◆ TASK ITEM:
Could you find each line of the data below that contains the word "AMIL" and copy those lines?

◆ THE INPUT:
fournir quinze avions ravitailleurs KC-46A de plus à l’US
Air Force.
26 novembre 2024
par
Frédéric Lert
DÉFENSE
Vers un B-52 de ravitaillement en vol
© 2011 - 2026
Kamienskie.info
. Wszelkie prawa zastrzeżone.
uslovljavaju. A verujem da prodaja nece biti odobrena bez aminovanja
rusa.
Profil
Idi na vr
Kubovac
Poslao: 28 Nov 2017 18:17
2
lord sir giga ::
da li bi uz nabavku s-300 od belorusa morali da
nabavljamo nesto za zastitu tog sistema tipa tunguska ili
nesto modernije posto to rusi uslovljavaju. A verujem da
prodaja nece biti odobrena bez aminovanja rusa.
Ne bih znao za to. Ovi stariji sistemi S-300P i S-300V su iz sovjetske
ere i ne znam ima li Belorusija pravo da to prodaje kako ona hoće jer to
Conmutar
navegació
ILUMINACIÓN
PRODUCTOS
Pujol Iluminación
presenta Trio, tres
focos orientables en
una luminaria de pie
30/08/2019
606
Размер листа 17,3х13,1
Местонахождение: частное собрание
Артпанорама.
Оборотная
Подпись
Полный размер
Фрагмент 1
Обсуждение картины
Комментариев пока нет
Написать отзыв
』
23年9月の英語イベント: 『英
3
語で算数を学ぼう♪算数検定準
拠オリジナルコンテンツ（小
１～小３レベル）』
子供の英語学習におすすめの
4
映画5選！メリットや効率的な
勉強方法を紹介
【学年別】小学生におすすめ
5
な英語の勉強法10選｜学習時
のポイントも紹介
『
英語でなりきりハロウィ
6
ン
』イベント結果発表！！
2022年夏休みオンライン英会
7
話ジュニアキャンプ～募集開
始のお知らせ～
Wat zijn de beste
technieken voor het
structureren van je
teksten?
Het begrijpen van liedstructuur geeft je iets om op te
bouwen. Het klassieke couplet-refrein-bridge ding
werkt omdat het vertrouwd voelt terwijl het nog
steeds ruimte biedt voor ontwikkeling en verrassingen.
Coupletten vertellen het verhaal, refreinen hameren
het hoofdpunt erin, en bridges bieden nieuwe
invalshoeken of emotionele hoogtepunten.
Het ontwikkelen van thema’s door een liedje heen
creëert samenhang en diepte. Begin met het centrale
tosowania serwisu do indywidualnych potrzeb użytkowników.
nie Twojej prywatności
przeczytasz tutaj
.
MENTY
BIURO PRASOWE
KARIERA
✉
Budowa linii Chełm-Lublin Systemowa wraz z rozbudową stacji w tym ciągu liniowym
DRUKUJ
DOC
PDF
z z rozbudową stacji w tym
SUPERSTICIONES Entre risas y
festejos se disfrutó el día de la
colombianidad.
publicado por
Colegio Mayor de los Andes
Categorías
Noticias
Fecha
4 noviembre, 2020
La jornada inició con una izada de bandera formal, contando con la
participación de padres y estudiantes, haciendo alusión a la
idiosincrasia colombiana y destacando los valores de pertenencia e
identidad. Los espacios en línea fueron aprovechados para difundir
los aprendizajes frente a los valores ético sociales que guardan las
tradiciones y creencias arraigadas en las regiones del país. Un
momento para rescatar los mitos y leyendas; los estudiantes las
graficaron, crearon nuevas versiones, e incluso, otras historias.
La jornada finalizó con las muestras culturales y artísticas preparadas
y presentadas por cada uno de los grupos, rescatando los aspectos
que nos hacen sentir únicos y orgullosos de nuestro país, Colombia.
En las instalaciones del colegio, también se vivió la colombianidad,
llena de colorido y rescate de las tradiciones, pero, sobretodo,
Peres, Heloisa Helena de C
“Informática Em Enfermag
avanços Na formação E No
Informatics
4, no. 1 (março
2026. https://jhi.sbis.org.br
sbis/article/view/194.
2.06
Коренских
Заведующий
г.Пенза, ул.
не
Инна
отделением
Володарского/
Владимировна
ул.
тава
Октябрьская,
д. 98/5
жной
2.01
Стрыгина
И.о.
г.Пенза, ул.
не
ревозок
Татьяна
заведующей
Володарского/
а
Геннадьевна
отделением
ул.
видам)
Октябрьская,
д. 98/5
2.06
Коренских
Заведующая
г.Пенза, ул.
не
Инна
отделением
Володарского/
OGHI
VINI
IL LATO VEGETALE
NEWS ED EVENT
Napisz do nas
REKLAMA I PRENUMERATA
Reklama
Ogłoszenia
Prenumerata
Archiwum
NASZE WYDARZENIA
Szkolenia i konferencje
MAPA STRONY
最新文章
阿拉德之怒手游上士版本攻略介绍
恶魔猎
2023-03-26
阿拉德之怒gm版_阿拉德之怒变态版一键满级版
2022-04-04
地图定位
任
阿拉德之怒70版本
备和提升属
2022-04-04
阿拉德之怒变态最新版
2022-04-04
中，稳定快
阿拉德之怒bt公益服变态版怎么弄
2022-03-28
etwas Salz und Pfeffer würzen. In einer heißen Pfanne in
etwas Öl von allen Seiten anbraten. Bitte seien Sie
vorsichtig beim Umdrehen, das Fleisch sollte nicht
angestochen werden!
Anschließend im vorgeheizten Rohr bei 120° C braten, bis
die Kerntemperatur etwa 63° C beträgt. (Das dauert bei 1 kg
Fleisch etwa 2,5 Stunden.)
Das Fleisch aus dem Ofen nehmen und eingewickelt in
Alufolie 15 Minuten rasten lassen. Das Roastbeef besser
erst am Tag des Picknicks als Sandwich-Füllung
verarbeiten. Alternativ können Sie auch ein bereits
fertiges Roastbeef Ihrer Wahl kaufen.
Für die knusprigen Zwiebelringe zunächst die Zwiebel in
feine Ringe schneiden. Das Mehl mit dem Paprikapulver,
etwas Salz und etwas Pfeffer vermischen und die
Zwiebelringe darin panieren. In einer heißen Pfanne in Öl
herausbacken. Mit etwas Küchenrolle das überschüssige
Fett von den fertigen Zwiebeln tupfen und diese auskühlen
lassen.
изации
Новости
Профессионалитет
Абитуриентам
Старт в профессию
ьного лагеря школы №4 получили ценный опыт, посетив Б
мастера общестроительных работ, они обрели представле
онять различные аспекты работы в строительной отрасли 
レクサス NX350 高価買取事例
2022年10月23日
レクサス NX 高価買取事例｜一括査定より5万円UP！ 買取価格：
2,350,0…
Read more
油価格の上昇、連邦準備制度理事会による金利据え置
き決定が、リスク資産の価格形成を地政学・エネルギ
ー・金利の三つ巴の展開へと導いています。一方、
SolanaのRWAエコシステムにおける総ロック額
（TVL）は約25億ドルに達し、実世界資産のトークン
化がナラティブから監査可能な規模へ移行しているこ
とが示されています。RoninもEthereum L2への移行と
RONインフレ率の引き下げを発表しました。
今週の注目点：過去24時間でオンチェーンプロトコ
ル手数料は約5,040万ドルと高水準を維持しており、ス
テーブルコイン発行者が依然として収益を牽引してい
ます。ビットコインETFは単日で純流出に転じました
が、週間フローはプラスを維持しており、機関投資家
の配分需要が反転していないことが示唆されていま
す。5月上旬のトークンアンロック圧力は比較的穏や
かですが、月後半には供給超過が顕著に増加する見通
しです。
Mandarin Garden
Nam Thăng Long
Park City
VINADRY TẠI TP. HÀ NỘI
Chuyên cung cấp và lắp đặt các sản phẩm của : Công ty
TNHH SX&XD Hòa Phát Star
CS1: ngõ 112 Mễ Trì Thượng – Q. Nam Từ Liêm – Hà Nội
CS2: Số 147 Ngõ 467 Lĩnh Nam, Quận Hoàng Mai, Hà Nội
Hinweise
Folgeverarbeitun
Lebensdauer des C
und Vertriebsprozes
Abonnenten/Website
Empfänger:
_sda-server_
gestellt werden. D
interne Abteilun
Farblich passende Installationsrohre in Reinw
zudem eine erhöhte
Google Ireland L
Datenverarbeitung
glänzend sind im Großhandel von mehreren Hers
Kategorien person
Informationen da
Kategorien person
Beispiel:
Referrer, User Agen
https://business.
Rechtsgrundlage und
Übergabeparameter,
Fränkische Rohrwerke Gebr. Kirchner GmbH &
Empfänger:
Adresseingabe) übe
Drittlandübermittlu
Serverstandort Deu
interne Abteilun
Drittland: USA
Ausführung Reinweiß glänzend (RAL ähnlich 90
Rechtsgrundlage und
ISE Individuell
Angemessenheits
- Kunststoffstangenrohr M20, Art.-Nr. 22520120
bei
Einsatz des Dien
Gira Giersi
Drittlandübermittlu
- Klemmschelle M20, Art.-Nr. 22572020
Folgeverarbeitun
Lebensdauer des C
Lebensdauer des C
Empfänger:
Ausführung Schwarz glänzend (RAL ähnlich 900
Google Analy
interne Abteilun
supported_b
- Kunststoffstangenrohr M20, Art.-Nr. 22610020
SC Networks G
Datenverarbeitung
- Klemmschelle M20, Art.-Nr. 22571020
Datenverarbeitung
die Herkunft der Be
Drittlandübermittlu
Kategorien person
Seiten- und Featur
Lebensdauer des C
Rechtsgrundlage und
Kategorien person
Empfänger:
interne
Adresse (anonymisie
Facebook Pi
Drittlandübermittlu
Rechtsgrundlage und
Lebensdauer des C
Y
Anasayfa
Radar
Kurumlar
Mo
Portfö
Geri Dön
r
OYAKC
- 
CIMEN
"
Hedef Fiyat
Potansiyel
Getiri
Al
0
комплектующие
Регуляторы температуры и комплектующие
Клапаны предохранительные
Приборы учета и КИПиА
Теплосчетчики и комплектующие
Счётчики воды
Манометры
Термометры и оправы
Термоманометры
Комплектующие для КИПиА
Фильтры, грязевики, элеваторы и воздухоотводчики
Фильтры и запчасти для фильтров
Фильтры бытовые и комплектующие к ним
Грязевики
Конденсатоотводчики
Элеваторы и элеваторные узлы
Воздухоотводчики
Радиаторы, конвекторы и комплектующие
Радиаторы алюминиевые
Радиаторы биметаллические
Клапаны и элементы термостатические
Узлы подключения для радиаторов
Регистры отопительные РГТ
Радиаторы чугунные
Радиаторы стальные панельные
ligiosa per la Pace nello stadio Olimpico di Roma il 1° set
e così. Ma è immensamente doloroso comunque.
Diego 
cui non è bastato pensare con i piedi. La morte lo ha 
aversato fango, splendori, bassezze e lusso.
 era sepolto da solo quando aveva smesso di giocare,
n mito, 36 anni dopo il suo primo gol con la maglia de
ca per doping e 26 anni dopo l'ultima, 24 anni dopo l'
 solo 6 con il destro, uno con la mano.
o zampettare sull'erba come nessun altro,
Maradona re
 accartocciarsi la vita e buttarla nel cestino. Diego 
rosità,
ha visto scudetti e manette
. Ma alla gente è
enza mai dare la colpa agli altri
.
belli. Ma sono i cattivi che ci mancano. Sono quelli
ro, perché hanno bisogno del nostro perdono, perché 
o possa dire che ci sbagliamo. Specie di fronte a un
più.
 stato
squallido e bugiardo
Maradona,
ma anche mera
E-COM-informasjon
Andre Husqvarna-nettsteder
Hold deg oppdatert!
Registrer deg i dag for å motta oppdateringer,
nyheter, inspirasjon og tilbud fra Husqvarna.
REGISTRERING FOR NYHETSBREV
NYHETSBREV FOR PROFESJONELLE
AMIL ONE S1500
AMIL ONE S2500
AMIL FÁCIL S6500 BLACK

◆ ANSWER:
AMIL ONE S1500
AMIL ONE S2500
AMIL FÁCIL S6500 BLACK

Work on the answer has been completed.